Due to the existence of nuclear partitions, the nuclear unit$\mathbf{w_i}$ The dimension of the kernel can be much smaller than the static convolution kernel$\mathbf{W}$ of the dimension. For example, when the$m=16$ nuclear unit$\mathbf{w_i}$ The number of convolutional parameters in a static convolutional kernel is just$\mathbf{W}$ (used form a nominal expression)1/16. At a predetermined budget of convolutional parameters$b$ Under, compared to the existing definition of linear mixing as$n$ (e.g.$n=4$ This makes it easy to set up larger warehouses for the "whole kernel" dynamic convolution method.$n$ values (e.g.$n=64$ ）。

Warehouse Construction-with-Sharing

The main idea behind the construction and sharing of the repository is to further improve the repository-based linear hybrid learning formulation by simply exploiting the parameter dependencies between neighboring convolutional layers, Fig.2demonstrates the process of nuclear partitioning and warehouse construction and sharing. Specifically, forConvNethomogeneous$l$ convolutional layers to build a shared repository by using the same kernel unit dimensions$\mathbf{E}=\{\mathbf{e}_1,...,\mathbf{e}_n\}$ Perform nuclear partitioning. This not only allows shared repositories to have larger$n$ values (e.g.$n=188$ ), with layer-specific repositories (e.g.$n=36$ ) compared to the ability to represent it can also be improved. As a result ofConvNetThe modular design mechanism (i.e., the ability to control the scaling of the overall dimensions of the stage through simple value settings) allows for simple scaling of the overall dimensions for all stages of the same phase.$l$ Individual static convolutional kernels use a common dimension divisor (similar to the notion of a convention number) as a uniform kernel unit dimension for kernel partitioning. Thus, the number of kernel units per convolutional layer at the same stage is naturally determined$m$ , and given the desired budget of convolutional parameters$b$ Shared Warehouse$n$ 。。
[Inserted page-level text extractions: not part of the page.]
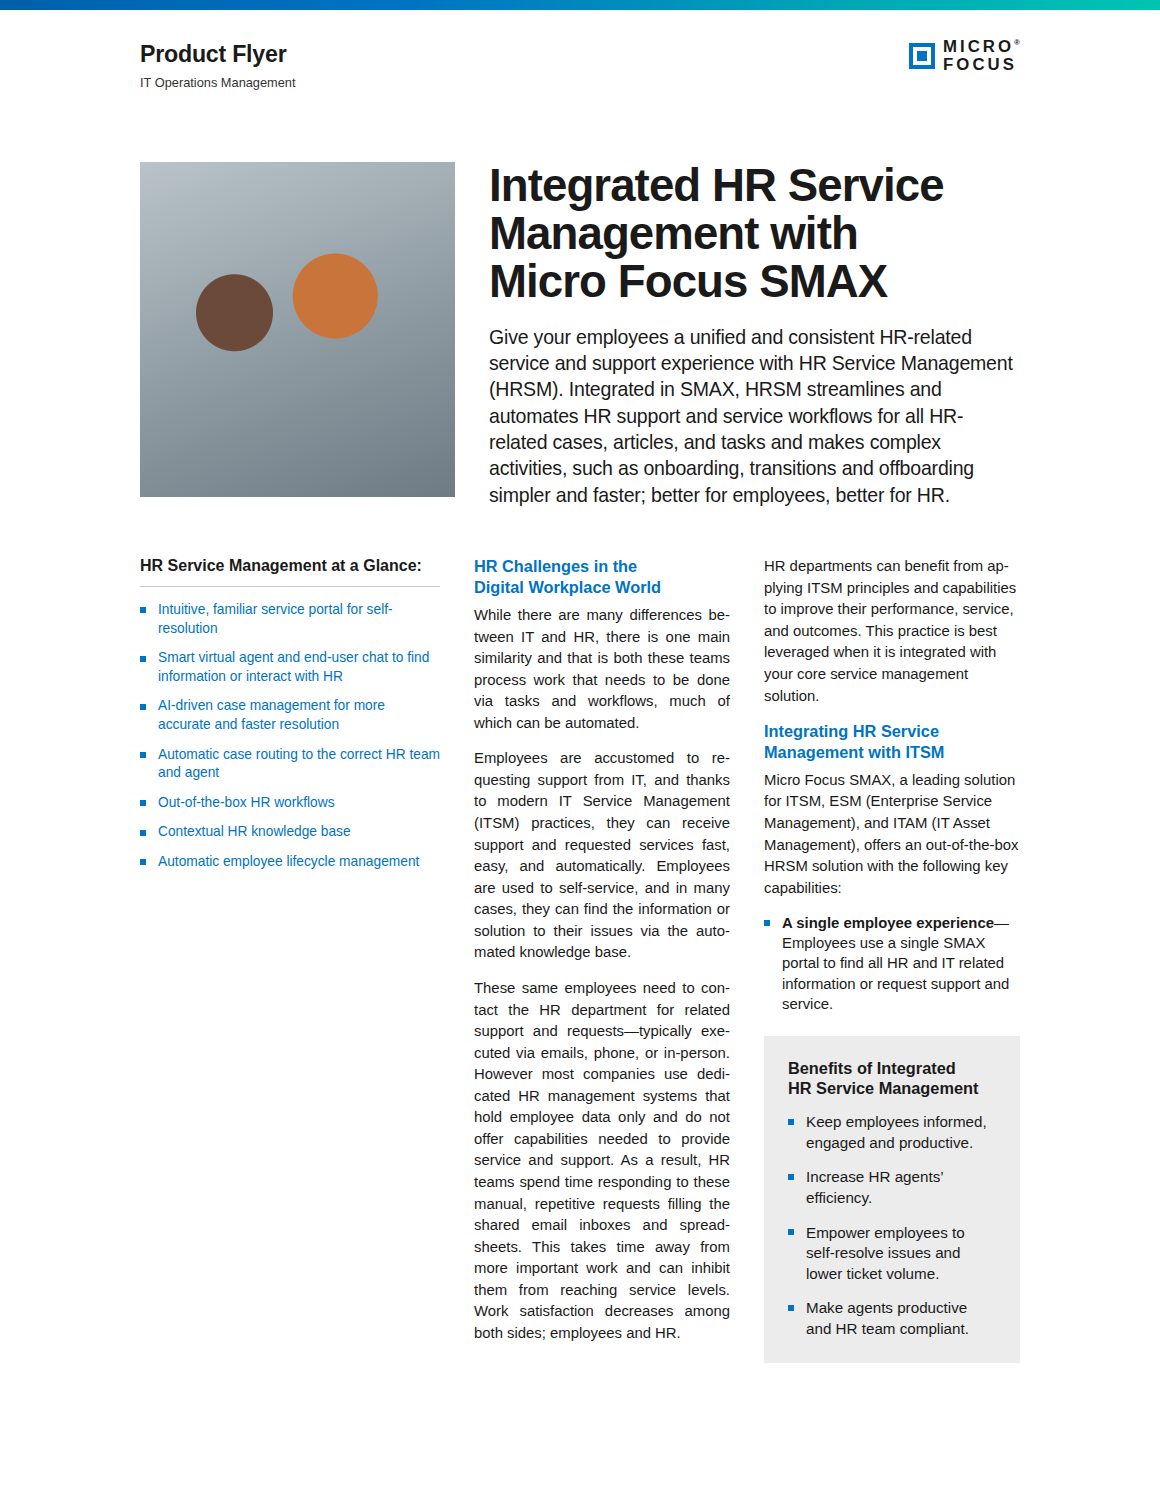Product Flyer
IT Operations Management
MICRO®
FOCUS
Integrated HR Service Management with
Micro Focus SMAX
Give your employees a unified and consistent HR-related service and support experience with HR Service Management (HRSM). Integrated in SMAX, HRSM streamlines and automates HR support and service workflows for all HR-related cases, articles, and tasks and makes complex activities, such as onboarding, transitions and offboarding simpler and faster; better for employees, better for HR.
HR Service Management at a Glance:
Intuitive, familiar service portal for self-resolution
Smart virtual agent and end-user chat to find information or interact with HR
AI-driven case management for more accurate and faster resolution
Automatic case routing to the correct HR team and agent
Out-of-the-box HR workflows
Contextual HR knowledge base
Automatic employee lifecycle management
HR Challenges in the
Digital Workplace World
While there are many differences between IT and HR, there is one main similarity and that is both these teams process work that needs to be done via tasks and workflows, much of which can be automated.
Employees are accustomed to requesting support from IT, and thanks to modern IT Service Management (ITSM) practices, they can receive support and requested services fast, easy, and automatically. Employees are used to self-service, and in many cases, they can find the information or solution to their issues via the automated knowledge base.
These same employees need to contact the HR department for related support and requests—typically executed via emails, phone, or in-person. However most companies use dedicated HR management systems that hold employee data only and do not offer capabilities needed to provide service and support. As a result, HR teams spend time responding to these manual, repetitive requests filling the shared email inboxes and spreadsheets. This takes time away from more important work and can inhibit them from reaching service levels. Work satisfaction decreases among both sides; employees and HR.
HR departments can benefit from applying ITSM principles and capabilities to improve their performance, service, and outcomes. This practice is best leveraged when it is integrated with your core service management solution.
Integrating HR Service
Management with ITSM
Micro Focus SMAX, a leading solution for ITSM, ESM (Enterprise Service Management), and ITAM (IT Asset Management), offers an out-of-the-box HRSM solution with the following key capabilities:
A single employee experience— Employees use a single SMAX portal to find all HR and IT related information or request support and service.
Benefits of Integrated
HR Service Management
Keep employees informed, engaged and productive.
Increase HR agents’ efficiency.
Empower employees to self-resolve issues and lower ticket volume.
Make agents productive and HR team compliant.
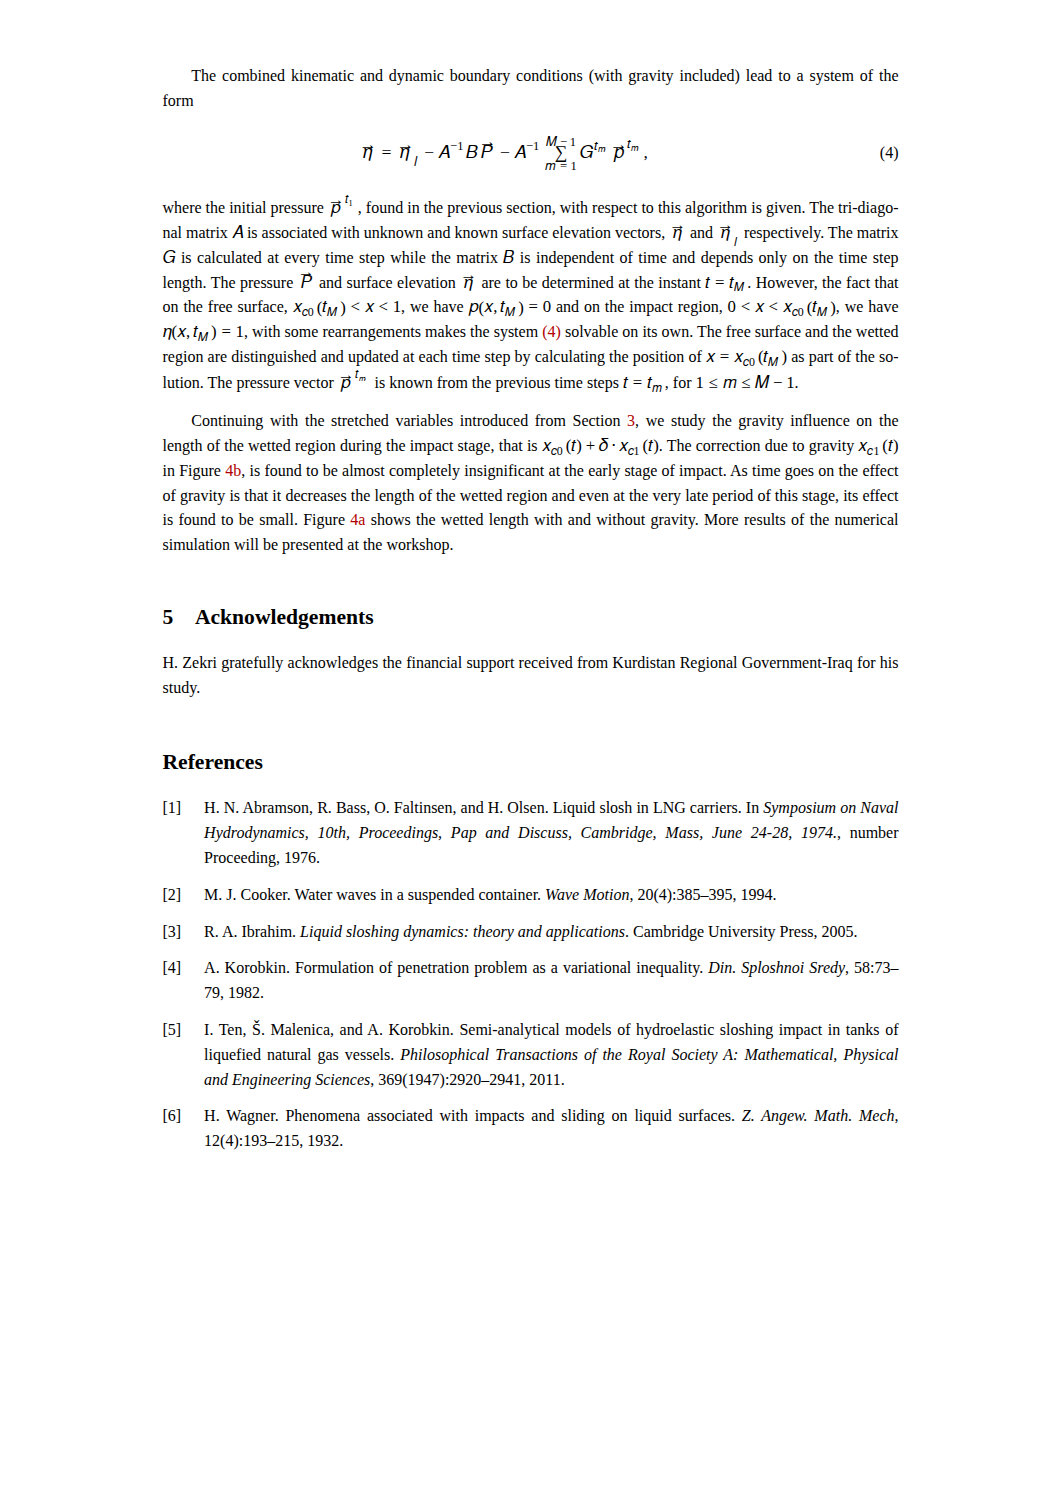The combined kinematic and dynamic boundary conditions (with gravity included) lead to a system of the form
η→ = η→l − A−1 B P→ − A−1 ∑ m=1 M−1 Gtm p→tm ,
(4)
where the initial pressure p→t1, found in the previous section, with respect to this algorithm is given. The tri-diagonal matrix A is associated with unknown and known surface elevation vectors, η→ and η→l respectively. The matrix G is calculated at every time step while the matrix B is independent of time and depends only on the time step length. The pressure P→ and surface elevation η→ are to be determined at the instant t=tM. However, the fact that on the free surface, xc0(tM)<x<1, we have p(x,tM)=0 and on the impact region, 0<x<xc0(tM), we have η(x,tM)=1, with some rearrangements makes the system (4) solvable on its own. The free surface and the wetted region are distinguished and updated at each time step by calculating the position of x=xc0(tM) as part of the solution. The pressure vector p→tm is known from the previous time steps t=tm, for 1≤m≤M−1.
Continuing with the stretched variables introduced from Section 3, we study the gravity influence on the length of the wetted region during the impact stage, that is xc0(t)+δ⋅xc1(t). The correction due to gravity xc1(t) in Figure 4b, is found to be almost completely insignificant at the early stage of impact. As time goes on the effect of gravity is that it decreases the length of the wetted region and even at the very late period of this stage, its effect is found to be small. Figure 4a shows the wetted length with and without gravity. More results of the numerical simulation will be presented at the workshop.
5 Acknowledgements
H. Zekri gratefully acknowledges the financial support received from Kurdistan Regional Government-Iraq for his study.
References
H. N. Abramson, R. Bass, O. Faltinsen, and H. Olsen. Liquid slosh in LNG carriers. In Symposium on Naval Hydrodynamics, 10th, Proceedings, Pap and Discuss, Cambridge, Mass, June 24-28, 1974., number Proceeding, 1976.
M. J. Cooker. Water waves in a suspended container. Wave Motion, 20(4):385–395, 1994.
R. A. Ibrahim. Liquid sloshing dynamics: theory and applications. Cambridge University Press, 2005.
A. Korobkin. Formulation of penetration problem as a variational inequality. Din. Sploshnoi Sredy, 58:73–79, 1982.
I. Ten, Š. Malenica, and A. Korobkin. Semi-analytical models of hydroelastic sloshing impact in tanks of liquefied natural gas vessels. Philosophical Transactions of the Royal Society A: Mathematical, Physical and Engineering Sciences, 369(1947):2920–2941, 2011.
H. Wagner. Phenomena associated with impacts and sliding on liquid surfaces. Z. Angew. Math. Mech, 12(4):193–215, 1932.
Convolutional Parameter Budget

For normal dynamic convolution, relative to normal convolution, the budget of the convolution parameter$b$ always equal to the number of nuclei. i.e.$b==n$ and$n>=1$ . When setting a larger$n$ values, such as$n=188$ When the existing dynamic convolution methods obtain the$b=188$ lead toConvNetTrunk model size increases by about188times. And for theKernelWarehouse, these shortcomings are solved. Setting$m_{t}$ because ofConvNetfellow$l$ The total number of kernel units in a convolutional layer (when$l=1$ when$m_{t}=m$ ). Then, relative to the normal convolutionKernelWarehouseThe budget of the convolutional parameters can be defined as$b=n/m_{t}$ . In the implementation, use the same$b$ The value is applied to theConvNetof all convolutional layers such thatKernelWarehouseThis can be done by changing the$b$ values to easily adjustConvNetThe model size of the Compared to normal convolution: (1(coll.) fail (a student)$b<1$ whenKernelWarehousetends to reduce the model size; (2(coll.) fail (a student)$b=1$ whenKernelWarehousetend to obtain similar model sizes; (3(coll.) fail (a student)$b>1$ whenKernelWarehouseThe tendency is to increase the model size.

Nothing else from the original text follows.